GIVEN ENTRIES ->
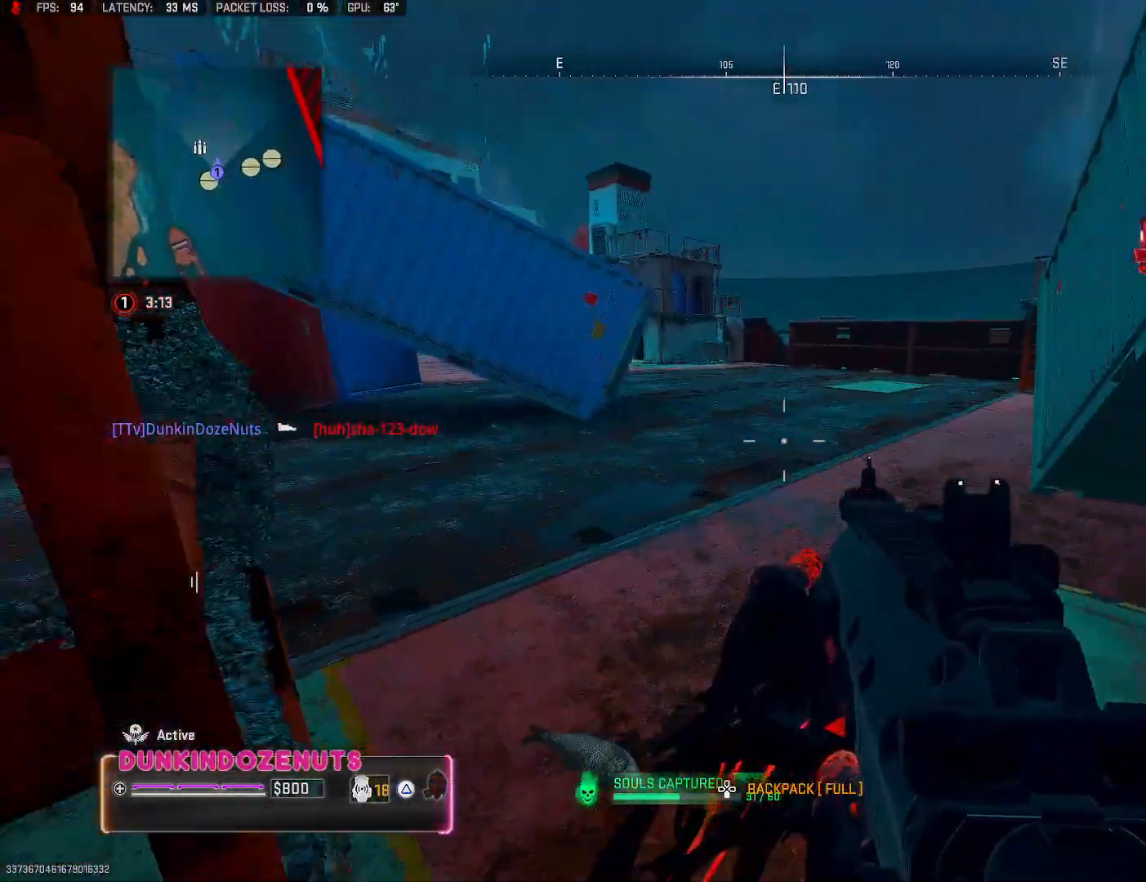
{"buttons": [], "left_stick": "up", "right_stick": "left", "events": [[33, "left_stick", "down-right"], [33, "right_stick", "center"], [200, "left_stick", "right"], [317, "right_stick", "left"], [467, "left_stick", "up"]]}
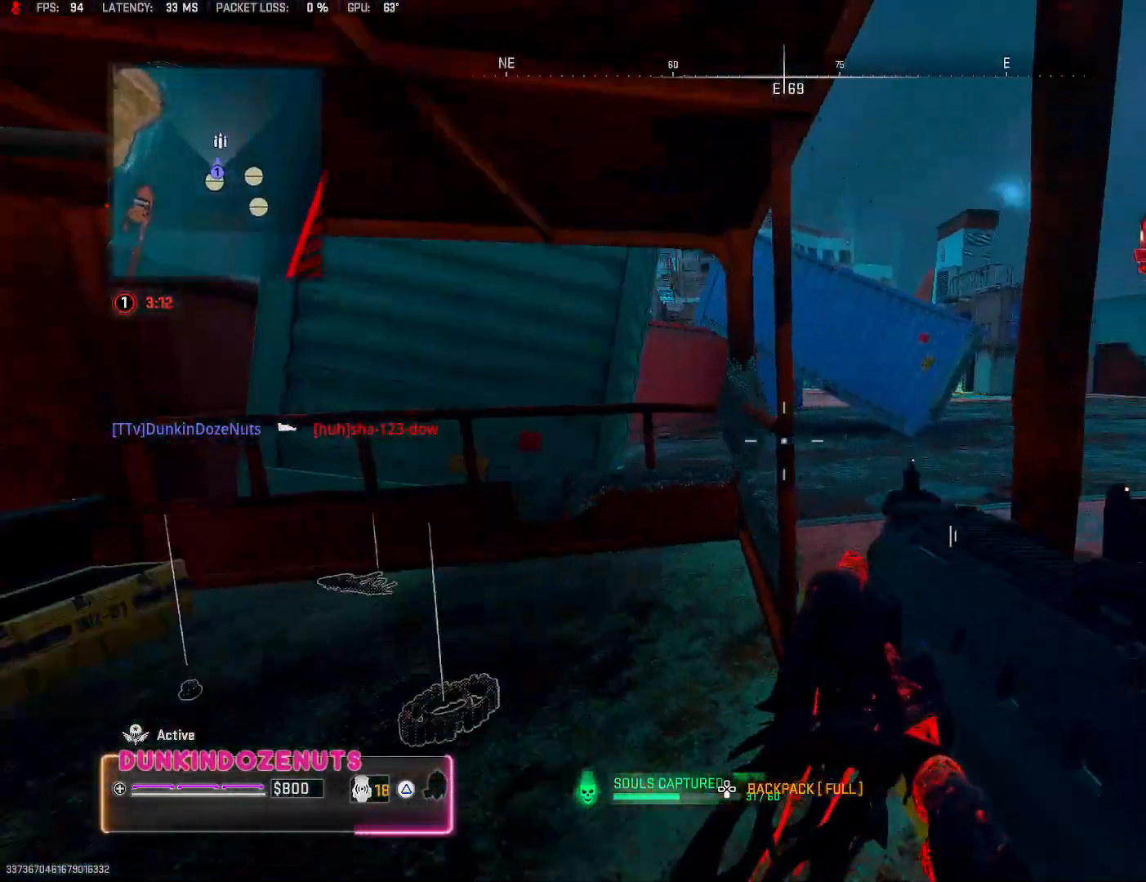
{"buttons": [], "left_stick": "right", "right_stick": "left", "events": [[17, "left_stick", "up-right"], [17, "right_stick", "center"], [250, "left_stick", "right"], [367, "right_stick", "left"]]}
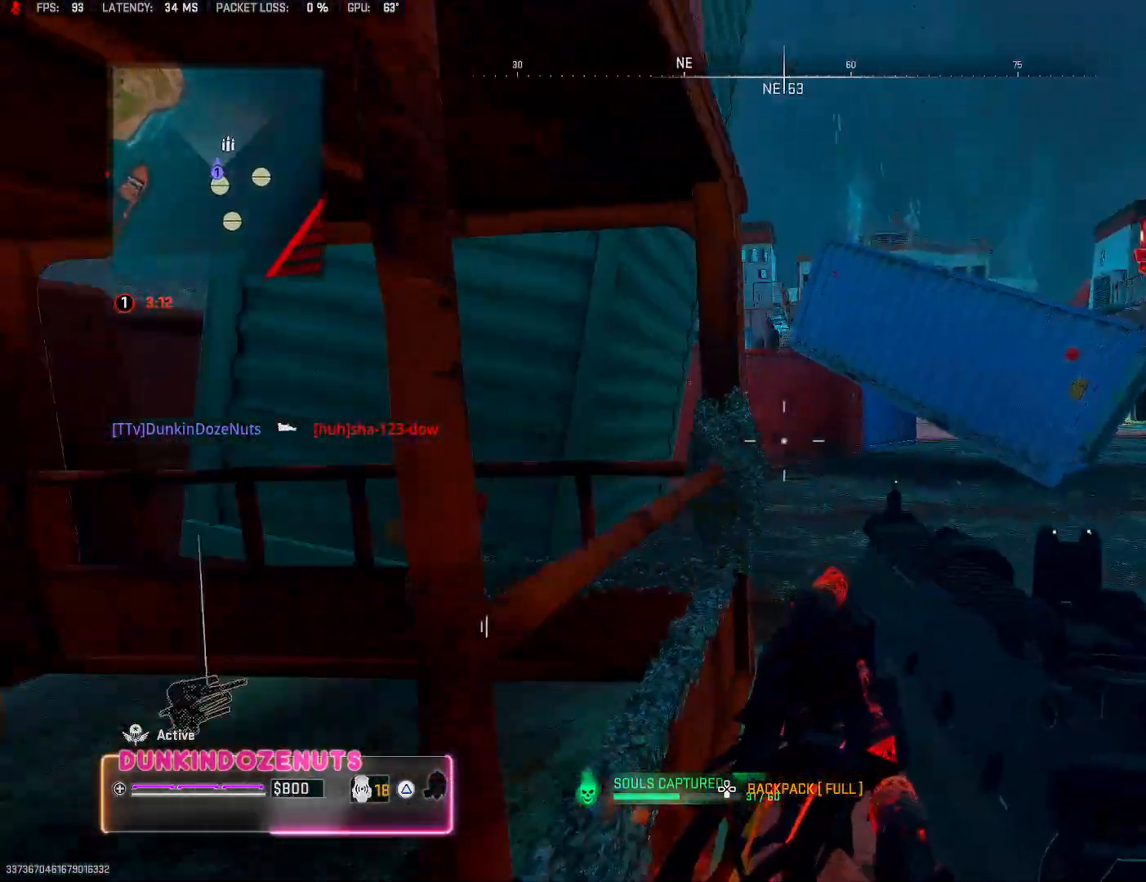
{"buttons": [], "left_stick": "up", "right_stick": "left", "events": [[17, "left_stick", "up-right"], [50, "right_stick", "center"], [117, "left_stick", "up"], [300, "right_stick", "left"], [333, "L3", "down"], [450, "L3", "up"]]}
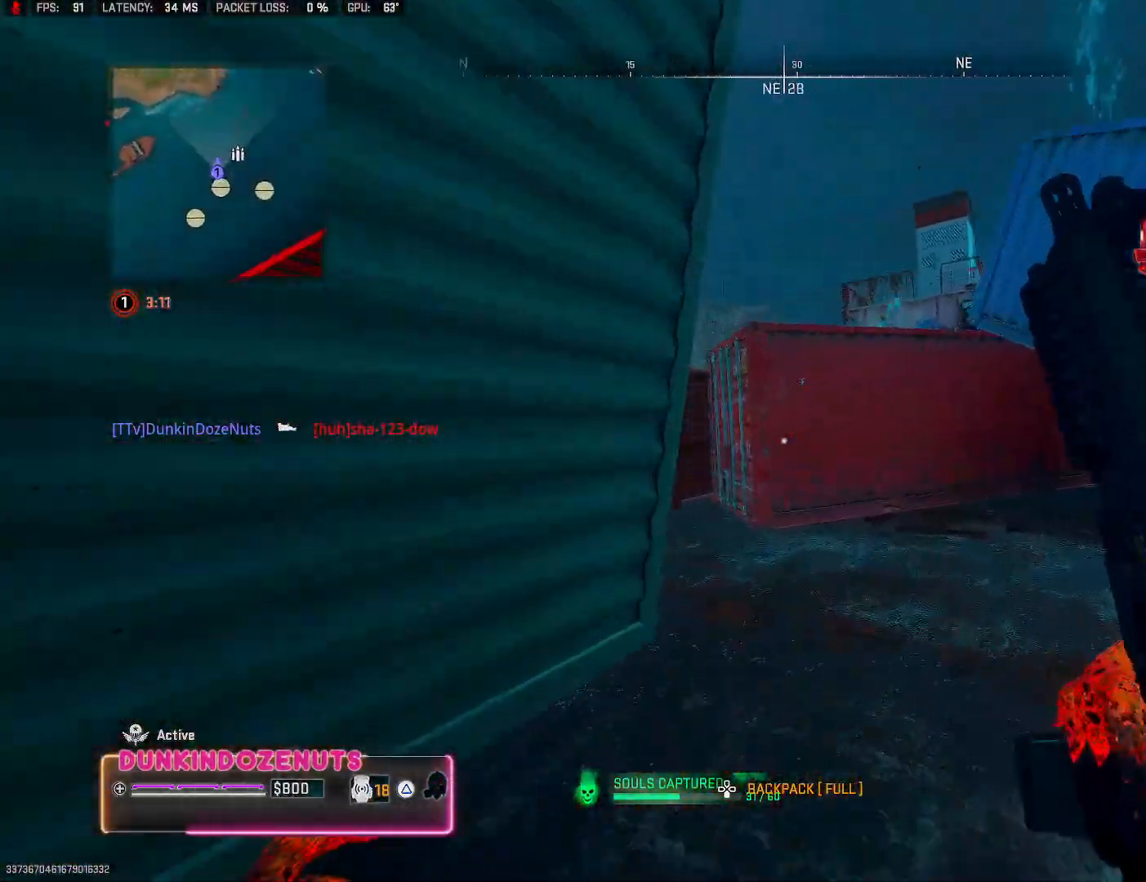
{"buttons": [], "left_stick": "up-left", "right_stick": "up", "events": [[17, "L3", "down"], [150, "L3", "up"], [183, "right_stick", "up-right"], [317, "L3", "down"], [317, "left_stick", "up-left"], [317, "right_stick", "up"], [383, "L3", "up"]]}
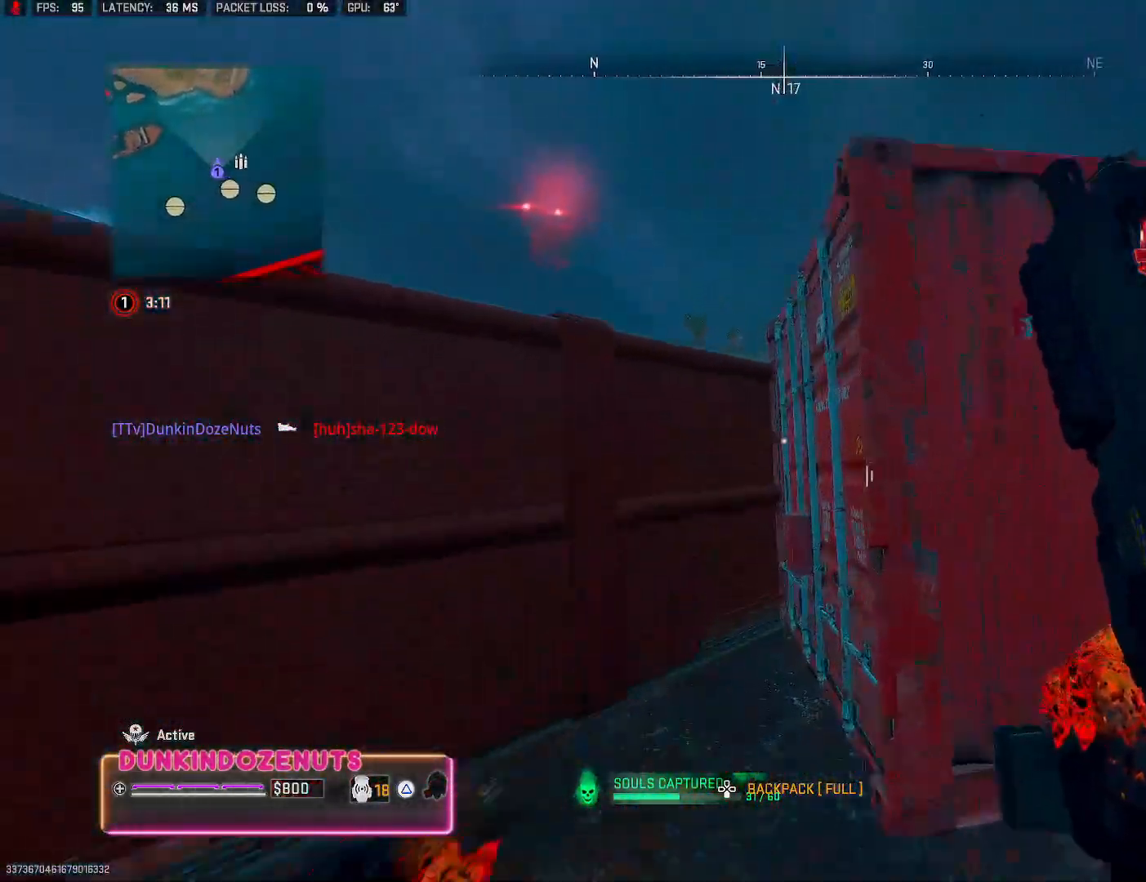
{"buttons": ["CROSS"], "left_stick": "up-left", "right_stick": "center", "events": [[150, "CROSS", "down"], [150, "right_stick", "center"], [167, "L3", "down"], [300, "CROSS", "up"], [300, "L3", "up"], [317, "right_stick", "right"], [367, "CROSS", "down"], [450, "L3", "down"], [500, "L3", "up"], [500, "right_stick", "center"]]}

WHAT THE EXERCISE ASKS -> Transcribe the data verbatim. No picture belongs in the result.

ANSWER SECTION ->
{"buttons": [], "left_stick": "up", "right_stick": "left", "events": [[33, "left_stick", "down-right"], [33, "right_stick", "center"], [200, "left_stick", "right"], [317, "right_stick", "left"], [467, "left_stick", "up"]]}
{"buttons": [], "left_stick": "right", "right_stick": "left", "events": [[17, "left_stick", "up-right"], [17, "right_stick", "center"], [250, "left_stick", "right"], [367, "right_stick", "left"]]}
{"buttons": [], "left_stick": "up", "right_stick": "left", "events": [[17, "left_stick", "up-right"], [50, "right_stick", "center"], [117, "left_stick", "up"], [300, "right_stick", "left"], [333, "L3", "down"], [450, "L3", "up"]]}
{"buttons": [], "left_stick": "up-left", "right_stick": "up", "events": [[17, "L3", "down"], [150, "L3", "up"], [183, "right_stick", "up-right"], [317, "L3", "down"], [317, "left_stick", "up-left"], [317, "right_stick", "up"], [383, "L3", "up"]]}
{"buttons": ["CROSS"], "left_stick": "up-left", "right_stick": "center", "events": [[150, "CROSS", "down"], [150, "right_stick", "center"], [167, "L3", "down"], [300, "CROSS", "up"], [300, "L3", "up"], [317, "right_stick", "right"], [367, "CROSS", "down"], [450, "L3", "down"], [500, "L3", "up"], [500, "right_stick", "center"]]}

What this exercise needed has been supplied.